Remaining silent means shut up! A cellblock is no place to vent. Save it until you talk to your lawyer. The guy with whom you share that cell often has more substantial problems than you. He is just waiting to sell everything you tell him in exchange for a reduced sentence. Only talk to your lawyer: not your friends, not your parents, just your lawyer! I once compelled a mother to testify against her son in a murder case. The defendant pled guilty. Remember that!

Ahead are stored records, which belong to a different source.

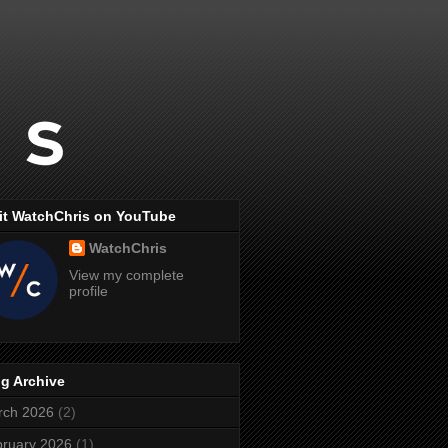
it WatchChris on YouTube
WatchChris
View my complete
profile
g Archive
rch 2026
(2)
ruary 2026
(1)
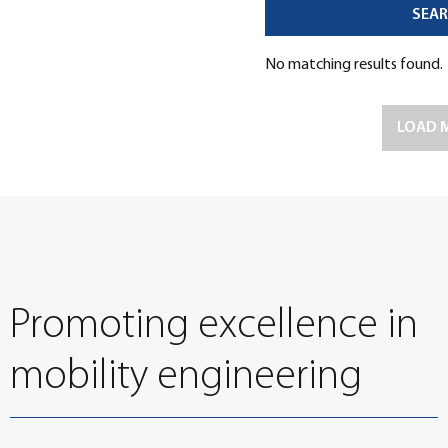
SEA
Click here to visit the Librar
No matching results found.
LOAD 
Promoting excellence in
mobility engineering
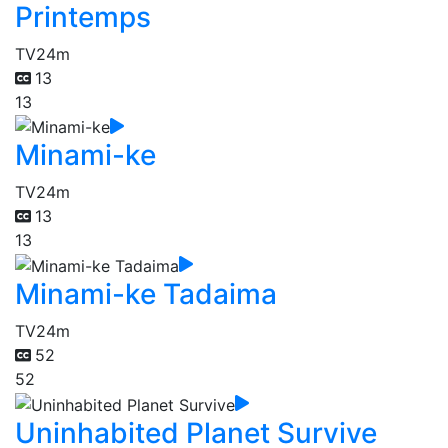
Printemps
TV
24m
13
13
Minami-ke
TV
24m
13
13
Minami-ke Tadaima
TV
24m
52
52
Uninhabited Planet Survive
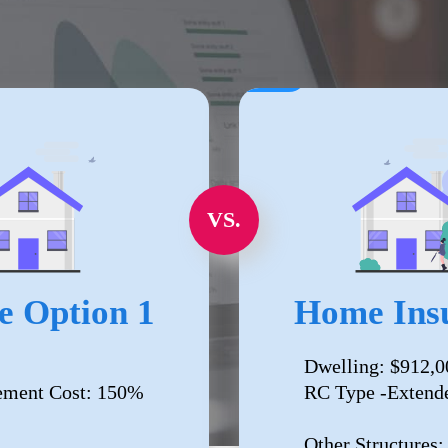
VS.
e Option 1
Home Insu
Dwelling: $912,0
ement Cost: 150%
RC Type -Extend
Other Structures:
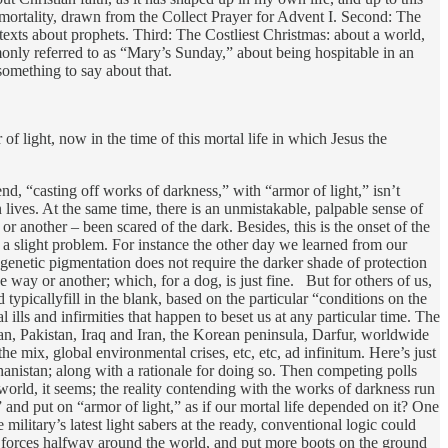
r mortality, drawn from the Collect Prayer for Advent I. Second: The
texts about prophets. Third: The Costliest Christmas: about a world,
monly referred to as “Mary’s Sunday,” about being hospitable in an
omething to say about that.
f light, now in the time of this mortal life in which Jesus the
d, “casting off works of darkness,” with “armor of light,” isn’t
ives. At the same time, there is an unmistakable, palpable sense of
r another – been scared of the dark. Besides, this is the onset of the
 a slight problem. For instance the other day we learned from our
genetic pigmentation does not require the darker shade of protection
ne way or another; which, for a dog, is just fine. But for others of us,
typicallyfill in the blank, based on the particular “conditions on the
l ills and infirmities that happen to beset us at any particular time. The
tan, Pakistan, Iraq and Iran, the Korean peninsula, Darfur, worldwide
mix, global environmental crises, etc, etc, ad infinitum. Here’s just
nistan; along with a rationale for doing so. Then competing polls
is world, it seems; the reality contending with the works of darkness run
and put on “armor of light,” as if our mortal life depended on it? One
military’s latest light sabers at the ready, conventional logic could
se forces halfway around the world, and put more boots on the ground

Finally, the reason you don’t see a lot of lawyers practicing law on street corners is because the street is not a courtroom. So, whether they are acting properly or not, don’t argue with the police in the street. Say one or more of the three things you should say and calmly repeat them in front of as many witnesses as possible. Say nothing more! Don’t be deterred by a police effort to secure your unspoken consent. They may try to convince you, trick you, or intimidate you. You must know your rights and be prepared to stand on them. If, after asking about your ability to leave, the police ignore your question and/or press you for identification, simply do what they are doing: repeat your question, “Am I being detained or am I free to go?”. If an officer has your license, registration, or insurance card promptly ask him to return them as soon as he comes back to your car. Don’t let the police detain you by holding onto your identification. Once the police are convinced that you’ll not consent, they will often begrudgingly tell you that you can go. If they exceed their authority, which police often do because they are poorly trained or bullies, stand your ground. But do so by calmly only saying one of the three things you have to say. You can sue the police for violating your Constitutional rights, but you can’t do that in the street. Try not to get hurt along the way. So, be disciplined and talk calmly; don’t get angry or belligerent. The police have a threat matrix which determines the amount of force they are entitled to use in any of these encounters. Their violence begins to escalate when you raise your voice. Once the confusion and violence start, the police have control. Your witnesses are, for instance, distracted. Remain calm!
The police are trained to get their way, when they can. You have to train yourself to remain calm in these situations and to assert your Constitutional rights. The question has nothing to do with having something to hide. The issue has to do with protecting your individual freedoms. Once they are gone, very often they are simply gone, and you have put yourself in a difficult, often impossible, situation.
Now, look at this example of an absolute abuse of authority: http://www.theatlantic.com/national/archive/2014/08/the-problem-is-im-black/379357/. View it to understand the abuse you can be subjected to for exercising your rights as an American. Nonetheless, you must assert your rights or suffer the consequence. The police department’s and police union’s responses in the accompanying article are pure erroneous jibber jabber. Whether white America realizes it or not, there is no subordinate class of Black Americans.
Know your rights! More importantly, exercise them!